■ **Required action 1**
In the coverage guidelines text, which kinds of logic count as critical paths that should get 100% coverage?
■ **Required action 2**
Repeat the part of the coverage guidelines text between "# ✅ CORRECT: Test" and "missing edge cases.", inclusive.

■ **Text passage**
☆ ☆ ☆ ☆

Coverage Guidelines:

  • 80% overall coverage: Good target for most projects
  • 100% for critical paths: Payment, auth, security logic
  • Exclude boilerplate: __repr__, type checking, debug code
  • Branch coverage: More valuable than line coverage
  • Don't game metrics: Tests should verify behavior, not boost numbers

Branch Coverage

# Line coverage: 100%, but missing edge case!
def process_payment(amount: float, currency: str) -> bool:
    if currency == "USD":  # Line covered
        return charge_usd(amount)  # Line covered
    return charge_other(amount, currency)  # Line not covered!

def test_process_payment():
    result = process_payment(100.0, "USD")
    assert result is True
# Line coverage: 3/3 = 100% ✓
# Branch coverage: 1/2 = 50% ✗

# ✅ CORRECT: Test both branches
def test_process_payment_usd():
    result = process_payment(100.0, "USD")
    assert result is True

def test_process_payment_other():
    result = process_payment(100.0, "EUR")
    assert result is True
# Line coverage: 3/3 = 100% ✓
# Branch coverage: 2/2 = 100% ✓

Why this matters: Branch coverage catches untested code paths. Line coverage can show 100% while missing edge cases.

☆ ☆ ☆ ☆

■ **Provided information**
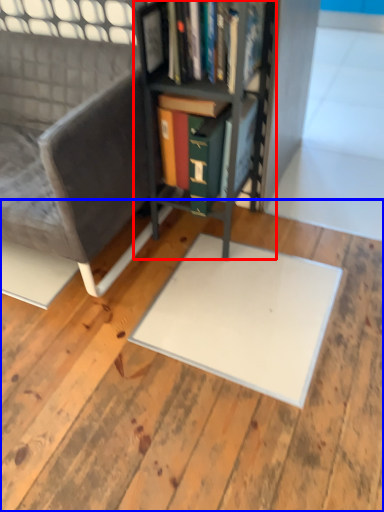
Question: Among these objects, which one is farthest to the camera, bookcase (highlighted by a red box) or plywood (highlighted by a blue box)?

Choices:
 (A) bookcase
 (B) plywood

Answer: (A)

☆ ☆ ☆ ☆

■ **Expected output 1**
Payment, auth, and security logic.

■ **Expected output 2**
# ✅ CORRECT: Test both branches
def test_process_payment_usd():
    result = process_payment(100.0, "USD")
    assert result is True

def test_process_payment_other():
    result = process_payment(100.0, "EUR")
    assert result is True
# Line coverage: 3/3 = 100% ✓
# Branch coverage: 2/2 = 100% ✓

Why this matters: Branch coverage catches untested code paths. Line coverage can show 100% while missing edge cases.